**ИСХОДНЫЙ ТЕКСТ**
::::::
Я ожидал встретить дряхлого старика. Однако нам открыл дверь седой, но очень энергичный и совсем еще бодрый человек. На эту нашу первую встречу отведено было два с половиной часа, потому что Льюнгберг должен читать лекцию в пригородном молодежном клубе.
- Число моих выступлений приближается к семнадцати тысячам, - не без гордости сказал он.
Ну конечно, он прекрасно помнил те вдохновенные дни, когда рабочие Швеции поднялись на борьбу против войны!
Он работал тогда в Гётеборге, в столярном цехе судостроительной верфи. Молодому столяру удалось сколотить в цехе профсоюз, и товарищи избрали Эйнара своим председателем. За это его уволили с работы. Он в то время уже состоял в Союзе социал-демократической молодежи.
- Знаете, вожаками нашего союза были тогда Зет Хеглунд, тот самый, который потом стал одним из организаторов Коммунистической партии, и Пер Альбин Хансон, возглавивший впоследствии социал-демократическое правительство Швеции.
Они-то и предложили молодому безработному столяру, уже известному своими зажигательными речами, стать агитатором Союза молодежи.
Шведская армия в это время подтягивалась к границе, и спор между Норвегией и Швецией грозил перерасти в брато-убийственную войну.
Крон-принц, будущий шведский король Густав V, громогласно заявил: «Война с Норвегией будет легкой прогулкой».
- Но рабочий класс не позволил ему совершить эту «прогулку», - говорит старик.
::::::
**РАЗДЕЛ ДАННЫХ**
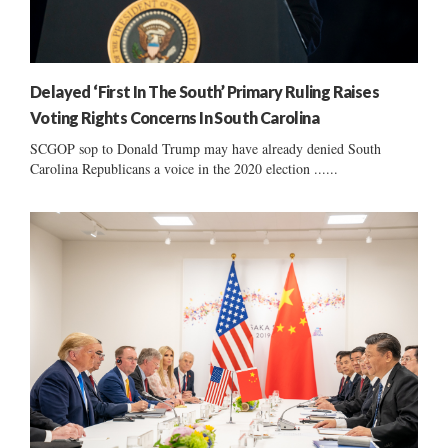
Delayed ‘First In The South’ Primary Ruling Raises
Voting Rights Concerns In South Carolina
SCGOP sop to Donald Trump may have already denied South
Carolina Republicans a voice in the 2020 election ......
::::::
**ЗАДАНИЕ**
Выведите исходный текст о встрече с Льюнгбергом полностью, не меняя в нем ни слова.

**РЕШЕНИЕ ЗАДАНИЯ**
Я ожидал встретить дряхлого старика. Однако нам открыл дверь седой, но очень энергичный и совсем еще бодрый человек. На эту нашу первую встречу отведено было два с половиной часа, потому что Льюнгберг должен читать лекцию в пригородном молодежном клубе.
- Число моих выступлений приближается к семнадцати тысячам, - не без гордости сказал он.
Ну конечно, он прекрасно помнил те вдохновенные дни, когда рабочие Швеции поднялись на борьбу против войны!
Он работал тогда в Гётеборге, в столярном цехе судостроительной верфи. Молодому столяру удалось сколотить в цехе профсоюз, и товарищи избрали Эйнара своим председателем. За это его уволили с работы. Он в то время уже состоял в Союзе социал-демократической молодежи.
- Знаете, вожаками нашего союза были тогда Зет Хеглунд, тот самый, который потом стал одним из организаторов Коммунистической партии, и Пер Альбин Хансон, возглавивший впоследствии социал-демократическое правительство Швеции.
Они-то и предложили молодому безработному столяру, уже известному своими зажигательными речами, стать агитатором Союза молодежи.
Шведская армия в это время подтягивалась к границе, и спор между Норвегией и Швецией грозил перерасти в брато-убийственную войну.
Крон-принц, будущий шведский король Густав V, громогласно заявил: «Война с Норвегией будет легкой прогулкой».
- Но рабочий класс не позволил ему совершить эту «прогулку», - говорит старик.